Surgeons in Australia on 9 November began a complex operation to separate 15-month-old Bhutanese conjoined twins Nima and Dawa Pelden.
The girls are joined at the torso and share a liver and possibly a bowel, their doctor said, adding “our challenge will be to reconstruct their abdominal walls to close it over”, the BBC reported.
“What we will be looking for is simply what bits actually connect the two girls together,” lead surgeon Joe Crameri told reporters.
He said they would separate the liver, but there was one "unknown" --whether the girls shared a bowel. If it was, it would also be divided, he said.
Nima and Dawa face each other, and cannot sit down together. They can stand if they do so at the same time, the BBC said.
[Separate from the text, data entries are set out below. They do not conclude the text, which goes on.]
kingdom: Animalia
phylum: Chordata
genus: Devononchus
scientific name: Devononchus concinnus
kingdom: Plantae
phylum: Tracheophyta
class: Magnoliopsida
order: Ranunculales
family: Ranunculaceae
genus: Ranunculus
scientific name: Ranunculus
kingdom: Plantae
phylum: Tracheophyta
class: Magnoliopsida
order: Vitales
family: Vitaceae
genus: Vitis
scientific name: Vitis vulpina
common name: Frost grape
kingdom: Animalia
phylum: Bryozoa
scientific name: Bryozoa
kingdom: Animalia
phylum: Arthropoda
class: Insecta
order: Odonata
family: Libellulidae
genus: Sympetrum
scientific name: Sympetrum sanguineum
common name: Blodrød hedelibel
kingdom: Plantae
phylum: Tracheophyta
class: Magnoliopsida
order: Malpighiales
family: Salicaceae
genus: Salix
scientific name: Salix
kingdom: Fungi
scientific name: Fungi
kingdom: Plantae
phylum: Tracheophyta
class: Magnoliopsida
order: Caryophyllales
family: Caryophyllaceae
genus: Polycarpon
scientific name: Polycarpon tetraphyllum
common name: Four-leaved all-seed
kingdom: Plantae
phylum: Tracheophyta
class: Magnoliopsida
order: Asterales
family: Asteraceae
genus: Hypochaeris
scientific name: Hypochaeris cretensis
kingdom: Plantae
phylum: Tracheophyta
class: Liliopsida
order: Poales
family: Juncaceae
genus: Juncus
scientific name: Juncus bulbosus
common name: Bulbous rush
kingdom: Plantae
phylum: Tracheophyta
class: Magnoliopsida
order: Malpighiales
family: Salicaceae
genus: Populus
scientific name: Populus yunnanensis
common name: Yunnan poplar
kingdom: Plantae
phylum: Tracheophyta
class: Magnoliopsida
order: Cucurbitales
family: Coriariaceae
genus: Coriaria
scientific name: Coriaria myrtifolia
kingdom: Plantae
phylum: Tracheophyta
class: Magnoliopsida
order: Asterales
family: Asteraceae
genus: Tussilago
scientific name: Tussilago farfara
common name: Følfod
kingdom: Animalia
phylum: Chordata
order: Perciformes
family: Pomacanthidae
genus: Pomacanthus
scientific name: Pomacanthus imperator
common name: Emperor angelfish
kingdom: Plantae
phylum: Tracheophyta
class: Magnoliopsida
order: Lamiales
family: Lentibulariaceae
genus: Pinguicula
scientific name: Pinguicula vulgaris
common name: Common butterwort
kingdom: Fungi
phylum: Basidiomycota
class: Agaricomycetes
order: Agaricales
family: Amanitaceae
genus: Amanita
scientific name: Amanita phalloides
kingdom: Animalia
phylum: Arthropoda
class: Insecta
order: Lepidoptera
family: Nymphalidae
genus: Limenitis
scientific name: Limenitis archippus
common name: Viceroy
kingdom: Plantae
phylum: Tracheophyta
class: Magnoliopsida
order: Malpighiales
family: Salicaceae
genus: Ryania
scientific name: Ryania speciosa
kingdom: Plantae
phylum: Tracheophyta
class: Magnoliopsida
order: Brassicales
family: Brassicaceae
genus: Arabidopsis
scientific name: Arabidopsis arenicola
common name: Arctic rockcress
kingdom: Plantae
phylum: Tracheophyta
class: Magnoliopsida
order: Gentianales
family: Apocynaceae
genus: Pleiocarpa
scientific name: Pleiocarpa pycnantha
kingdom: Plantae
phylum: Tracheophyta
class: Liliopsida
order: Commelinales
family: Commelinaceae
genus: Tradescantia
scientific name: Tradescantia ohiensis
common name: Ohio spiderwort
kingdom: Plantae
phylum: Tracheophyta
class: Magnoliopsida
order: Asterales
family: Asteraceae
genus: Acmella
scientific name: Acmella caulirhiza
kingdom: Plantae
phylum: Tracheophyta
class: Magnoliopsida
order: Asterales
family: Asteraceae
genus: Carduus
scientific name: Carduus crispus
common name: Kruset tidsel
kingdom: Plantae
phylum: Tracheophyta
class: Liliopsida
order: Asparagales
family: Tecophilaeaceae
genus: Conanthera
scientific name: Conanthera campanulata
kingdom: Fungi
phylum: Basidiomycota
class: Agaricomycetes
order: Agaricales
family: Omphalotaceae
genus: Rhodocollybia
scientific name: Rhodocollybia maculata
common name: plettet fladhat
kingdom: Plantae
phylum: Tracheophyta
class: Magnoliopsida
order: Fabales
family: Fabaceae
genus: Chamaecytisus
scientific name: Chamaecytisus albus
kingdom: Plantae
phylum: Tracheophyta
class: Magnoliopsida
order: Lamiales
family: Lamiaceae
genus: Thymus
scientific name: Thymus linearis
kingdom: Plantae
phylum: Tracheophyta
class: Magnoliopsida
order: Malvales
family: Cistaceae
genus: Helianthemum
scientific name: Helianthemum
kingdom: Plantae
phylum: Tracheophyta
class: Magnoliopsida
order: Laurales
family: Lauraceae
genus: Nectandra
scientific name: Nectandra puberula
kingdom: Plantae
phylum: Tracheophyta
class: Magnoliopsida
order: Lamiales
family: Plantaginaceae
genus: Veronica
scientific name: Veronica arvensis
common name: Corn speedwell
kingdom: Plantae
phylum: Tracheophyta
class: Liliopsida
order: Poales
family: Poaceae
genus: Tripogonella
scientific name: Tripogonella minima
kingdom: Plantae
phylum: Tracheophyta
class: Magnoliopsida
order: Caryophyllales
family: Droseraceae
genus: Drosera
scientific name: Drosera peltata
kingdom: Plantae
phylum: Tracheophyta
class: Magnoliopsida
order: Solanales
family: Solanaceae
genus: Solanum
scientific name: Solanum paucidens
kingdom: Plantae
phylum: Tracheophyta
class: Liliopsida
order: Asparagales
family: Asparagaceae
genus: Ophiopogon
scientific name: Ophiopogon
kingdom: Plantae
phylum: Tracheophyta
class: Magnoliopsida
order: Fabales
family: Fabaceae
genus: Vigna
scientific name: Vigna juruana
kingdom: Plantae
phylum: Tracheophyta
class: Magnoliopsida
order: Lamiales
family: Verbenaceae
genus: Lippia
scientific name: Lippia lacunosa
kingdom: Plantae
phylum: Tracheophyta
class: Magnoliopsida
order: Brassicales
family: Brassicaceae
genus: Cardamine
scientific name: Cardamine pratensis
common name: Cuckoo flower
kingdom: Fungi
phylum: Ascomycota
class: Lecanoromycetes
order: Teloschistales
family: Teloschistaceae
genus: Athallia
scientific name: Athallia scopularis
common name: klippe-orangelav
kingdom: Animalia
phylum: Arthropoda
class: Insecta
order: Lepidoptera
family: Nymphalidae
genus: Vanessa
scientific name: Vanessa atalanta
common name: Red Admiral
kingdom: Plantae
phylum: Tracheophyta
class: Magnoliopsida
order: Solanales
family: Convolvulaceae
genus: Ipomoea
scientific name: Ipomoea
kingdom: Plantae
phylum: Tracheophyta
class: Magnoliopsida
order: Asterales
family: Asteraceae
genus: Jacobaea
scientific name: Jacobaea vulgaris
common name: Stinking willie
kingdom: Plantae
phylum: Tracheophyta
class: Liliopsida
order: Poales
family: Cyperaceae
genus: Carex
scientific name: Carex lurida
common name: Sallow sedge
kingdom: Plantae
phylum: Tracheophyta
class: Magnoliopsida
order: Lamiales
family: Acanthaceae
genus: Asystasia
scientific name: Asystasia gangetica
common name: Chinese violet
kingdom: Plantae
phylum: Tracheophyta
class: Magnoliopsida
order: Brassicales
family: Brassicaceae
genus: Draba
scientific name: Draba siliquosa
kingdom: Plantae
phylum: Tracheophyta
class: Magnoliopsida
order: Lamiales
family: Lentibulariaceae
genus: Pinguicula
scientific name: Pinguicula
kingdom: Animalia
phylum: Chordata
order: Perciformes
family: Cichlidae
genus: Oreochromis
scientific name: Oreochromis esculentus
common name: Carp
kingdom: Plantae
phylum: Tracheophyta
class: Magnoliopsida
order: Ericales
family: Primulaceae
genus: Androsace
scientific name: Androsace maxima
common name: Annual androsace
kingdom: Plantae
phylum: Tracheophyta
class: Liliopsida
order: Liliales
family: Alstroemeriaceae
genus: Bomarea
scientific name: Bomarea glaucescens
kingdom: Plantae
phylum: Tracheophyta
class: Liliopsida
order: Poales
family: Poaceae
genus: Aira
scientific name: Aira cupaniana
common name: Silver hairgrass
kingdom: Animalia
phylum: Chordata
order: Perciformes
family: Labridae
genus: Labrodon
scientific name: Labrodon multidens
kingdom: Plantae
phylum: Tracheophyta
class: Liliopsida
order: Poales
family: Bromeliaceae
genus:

About 18 specialists in two teams, one for each girl, are taking part in the procedure at Melbourne's Royal Children's Hospital. The surgery is expected to last at least six hours.
The girls and their mother, Bhumchu Zangmo, 38, were brought to Australia in October from Bhutan by Children First Foundation, an Australian-based charity.
However, it was postponed so the girls could improve their nutrition. Doctors said they were confident the twins were now ready for the operation.
Their mother was feeling “a little bit scared” about the procedure, but had shown “extraordinary calmness” so far, the BBC quoted Elizabeth Lodge from the charity as saying.
Zangmo would spend the day praying and meditating, she added.
The state of Victoria has offered to cover the $255,000 cost of the operation.
Conjoined twins are very rare - it is thought one in every 200,000 births - and around 40-60 per cent of these births are delivered stillborn.
Only a few separations are carried out around the world each year.
In 2009, the same hospital performed a successful operation to separate Bangladeshi conjoined twins - Trishna and Krishna, who were joined at the head. They underwent a life-saving 32-hour long surgery.